I taught my first composition course in a wireless classroom in the spring of 2002—a foolhardy decision in retrospect. It was my second semester of teaching . . . ever. Plus, I knew next to nothing about computers in general and laptops in particular. Since then, I’ve learned the hard way what people had tried to tell me. This webtext identifies situations in a classroom full of personally-owned laptops where pedagogy reveals itself and offers several strategies for rising to the occasion.

For the purposes of this webtext, pedagogy refers to the ways in which an instructor designs the material and social spaces that she, her students, and their tools inhabit as they accomplish a curriculum. This view of pedagogy builds on Karla Saari Kitalong, Dickie Selfe, and Michael Moore’s concept of instructors as “architects of increasingly electronic environments—or information ecologies—for teaching and learning” (141).

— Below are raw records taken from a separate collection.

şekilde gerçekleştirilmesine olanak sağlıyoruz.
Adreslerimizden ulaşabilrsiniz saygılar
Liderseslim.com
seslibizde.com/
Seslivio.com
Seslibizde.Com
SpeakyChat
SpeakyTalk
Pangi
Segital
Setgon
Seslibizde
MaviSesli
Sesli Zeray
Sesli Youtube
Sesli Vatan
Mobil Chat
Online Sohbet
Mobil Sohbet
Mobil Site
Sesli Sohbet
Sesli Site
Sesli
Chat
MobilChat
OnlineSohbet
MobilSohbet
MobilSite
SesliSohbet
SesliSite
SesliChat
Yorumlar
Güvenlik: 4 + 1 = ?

They borrow the term information ecology from Nardi and O’Day, who define it as “a system of people, practices, values, and technologies in a particular local environment . . . . where the spotlight is not on technology, but on human activities that are served by technology” (49). Understanding an instructor’s role as an architect of an information ecology means thinking about how students should experience community, curriculum, course policies, and course materials in and out of the (in this case, wireless) classrooms within the institution; it also means worrying about the ideological freight of these experiences.

I am focusing on pedagogy as an ethical act, a series of choices from a position of institutional power that situates self, students, and resources according to one’s own sense of what is right and good and useful in a classroom. I am particularly interested in how course policies and instructor practices concerning wireless technologies affect community within the classroom. And, I am arguing that the lenses through which we have learned to notice pedagogy are inadequate and sometimes inappropriate for wireless spaces. In my view, pedagogies of wireless classrooms at institutions requiring student-owned laptops

I identify several scenarios that invite critique and suggest practical ways of constructing the material and social space of wireless classrooms differently.

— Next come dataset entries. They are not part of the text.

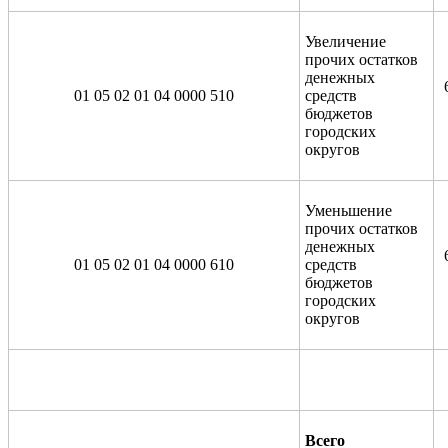
Увеличение
прочих остатков
денежных
01 05 02 01 04 0000 510
средств
бюджетов
городских
округов
Уменьшение
прочих остатков
денежных
01 05 02 01 04 0000 610
средств
бюджетов
городских
округов
Всего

This webtext, like an earlier one by Daniel Anderson, Robin Seaton Brown, Todd Taylor, and Kathryn Wymer in “Integrating Laptops into Campus Learning: Theoretical, Administrative and Instructional Fields of Play” (Kairos 7.1), extrapolates from experiences in the Writing Program at The University of North Carolina at Chapel Hill (UNC-CH). Five years ago, our campus became an IBM contract school and began requiring all students to purchase a laptop that meets minimum standards set each fall by the university. The laptop requirement also initiated the development of a campus wireless network. Bandwidths now crisscross specially designed multimedia classrooms as well as classrooms that were most recently updated in the early 1980s, have only one electrical outlet, and bear the scars of desks that were once bolted in place. In the Writing Program, only 30 composition sections of the 150 taught each semester are taught in wireless classrooms, so instructors move in and out of wireless spaces throughout their career as scheduling permits. Whereas the earlier webtext addressed wireless classrooms at a programmatic level, this webtext is especially meant for those composition instructors who have little interest in becoming computer geeks or even composition scholars yet who want to teach in wireless classrooms. In other words, this webtext is for those instructors, I contend, whose non-wired pedagogies will not serve them or their students well in wireless classrooms.

Despite the differences in perspective, this webtext continues several themes addressed by Anderson et al. One theme, for example, is that a sense of community is essential to learning. A related theme emphasizes the importance of deploying an instructor’s authority in ways that foster participation by all students in this community, in and out of class. Both webtexts also acknowledge how challenging such a task is in wireless classrooms and call attention to issues like furniture, screens, surveillance, and distractions. I hope that this hypertext essay stimulates instructors to reflect on their own course policies and teaching practices, seeing themselves as designers of material and social spaces in which students will inhabit and, hopefully, form a collaborative learning community.